When Leander laughed, Cesaria pressed her knuckles against her lips to hide the foul transformation that quickly rotted her lips and crumbled the tip of her nose as she tittered. He amused her with his honest joke at her expense. In her amusement, she thought of another, a man she loved and who was in fact dead but had not made her a widow, and wondered what he would make of all this. She couldn’t wait to tell him, when the time was right. Thinking grim thoughts, she quickly regained composure of her face and said to Leander, “You sure do know how to sell it.” He played his hand well, but more importantly, he finally tapped into some of that luck he credited to Cesaria.
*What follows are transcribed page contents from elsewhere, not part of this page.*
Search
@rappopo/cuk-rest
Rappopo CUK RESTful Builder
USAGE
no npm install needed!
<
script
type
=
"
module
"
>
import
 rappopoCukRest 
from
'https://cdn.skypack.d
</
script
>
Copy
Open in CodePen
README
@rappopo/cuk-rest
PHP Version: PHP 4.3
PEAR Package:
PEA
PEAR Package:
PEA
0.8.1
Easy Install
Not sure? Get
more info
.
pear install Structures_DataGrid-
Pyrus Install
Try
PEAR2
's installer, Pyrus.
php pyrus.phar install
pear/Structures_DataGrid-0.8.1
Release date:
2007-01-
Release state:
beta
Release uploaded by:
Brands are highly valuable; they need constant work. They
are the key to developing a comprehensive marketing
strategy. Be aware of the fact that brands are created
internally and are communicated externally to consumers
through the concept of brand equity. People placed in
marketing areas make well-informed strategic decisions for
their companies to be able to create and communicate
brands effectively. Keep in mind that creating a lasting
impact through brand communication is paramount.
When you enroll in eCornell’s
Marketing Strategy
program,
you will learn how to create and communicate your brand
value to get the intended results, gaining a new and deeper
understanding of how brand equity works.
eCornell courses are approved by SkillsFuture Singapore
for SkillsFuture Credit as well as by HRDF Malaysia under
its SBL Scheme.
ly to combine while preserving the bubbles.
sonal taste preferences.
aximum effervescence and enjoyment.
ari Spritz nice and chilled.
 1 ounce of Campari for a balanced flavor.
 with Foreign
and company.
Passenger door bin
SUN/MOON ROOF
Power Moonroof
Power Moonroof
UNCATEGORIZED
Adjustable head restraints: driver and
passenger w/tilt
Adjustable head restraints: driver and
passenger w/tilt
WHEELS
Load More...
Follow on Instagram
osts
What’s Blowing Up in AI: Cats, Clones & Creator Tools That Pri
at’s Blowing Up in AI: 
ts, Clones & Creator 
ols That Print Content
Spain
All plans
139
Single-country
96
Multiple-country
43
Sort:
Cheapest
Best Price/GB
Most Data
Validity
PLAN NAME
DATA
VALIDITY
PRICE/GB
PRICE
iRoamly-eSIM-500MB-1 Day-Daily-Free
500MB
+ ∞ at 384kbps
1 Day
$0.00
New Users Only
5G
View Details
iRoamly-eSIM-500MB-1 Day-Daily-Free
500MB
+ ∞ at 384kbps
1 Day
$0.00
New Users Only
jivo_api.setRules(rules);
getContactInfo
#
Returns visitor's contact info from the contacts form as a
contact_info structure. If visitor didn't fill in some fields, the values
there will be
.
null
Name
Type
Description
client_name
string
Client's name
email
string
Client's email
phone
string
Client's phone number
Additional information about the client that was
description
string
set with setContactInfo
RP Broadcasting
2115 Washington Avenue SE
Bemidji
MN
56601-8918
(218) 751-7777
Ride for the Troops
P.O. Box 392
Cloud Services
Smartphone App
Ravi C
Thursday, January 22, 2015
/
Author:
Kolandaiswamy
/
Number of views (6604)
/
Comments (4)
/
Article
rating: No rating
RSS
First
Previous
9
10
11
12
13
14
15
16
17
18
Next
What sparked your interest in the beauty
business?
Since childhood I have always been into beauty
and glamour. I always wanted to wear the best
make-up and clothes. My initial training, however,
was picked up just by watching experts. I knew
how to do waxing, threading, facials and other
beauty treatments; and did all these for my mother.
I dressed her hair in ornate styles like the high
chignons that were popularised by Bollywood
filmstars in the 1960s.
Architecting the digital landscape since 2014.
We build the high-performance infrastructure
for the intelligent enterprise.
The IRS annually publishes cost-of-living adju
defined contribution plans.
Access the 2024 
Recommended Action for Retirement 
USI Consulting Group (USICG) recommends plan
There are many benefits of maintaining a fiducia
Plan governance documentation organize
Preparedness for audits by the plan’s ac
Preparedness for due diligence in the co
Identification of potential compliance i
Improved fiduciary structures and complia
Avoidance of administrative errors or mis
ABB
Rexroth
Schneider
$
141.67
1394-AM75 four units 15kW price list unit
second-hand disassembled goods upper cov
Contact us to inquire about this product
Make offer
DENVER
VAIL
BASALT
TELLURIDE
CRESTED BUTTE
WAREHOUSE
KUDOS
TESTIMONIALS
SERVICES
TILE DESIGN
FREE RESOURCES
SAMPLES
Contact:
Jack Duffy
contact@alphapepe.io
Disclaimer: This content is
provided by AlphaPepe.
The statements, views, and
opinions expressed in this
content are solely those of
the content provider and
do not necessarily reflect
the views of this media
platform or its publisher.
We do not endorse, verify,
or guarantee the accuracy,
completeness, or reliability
He won! Cesaria’s hands flew to cover her nose and mouth as she squealed with delight. Beneath her palms flesh decayed, supernaturally sensitive noses might even smell it. She repressed her joy and felt her nose bud back into place. “Well done!” She clapped Leander on the shoulder as she rose, using him as leverage to push herself onto her feet. “The gold is yours, Leander,” she said as she scooped up the necklace. “Good luck with the kraken,” she murmured only to him, confirming what he already knew: she was no widow. She lifted a hand in farewell to the rest of the table. Then to Leander, she winked and turned away from him before he could see the joy set and rot on her face.


Leander won the hand with little trouble. He observed, out of the corner of his eye, Cesaria’s glee, and wondered privately whether she was not cheating after all, or whether she was merely a very convincing faker. In any event, they had not been swept up by security, and so the answer did not matter, and he would leave this place a richer man. There was something strange about her, and her veil was hiding something besides a deceased husband, but this was a magical land in which many things were strange and not every strange thing needed investigating. He recouped his other winnings as Cesaria retrieved the necklace. Perhaps she would grow comfortable to gamble herself in the future, he considered saying, but the words died in his throat. Instead, he snorted in response to her well wishing, and said only, very dryly, “Thank you,” without bothering to correct her. If she wanted to believe he had dealings with krakens, which he supposed he did on occasion, that was fine. “Good games,” he laconically told the table, and departed. He went to cash out, and as such did not offer to walk Cesaria out, or see the look on her face as she herself left, filled with happiness.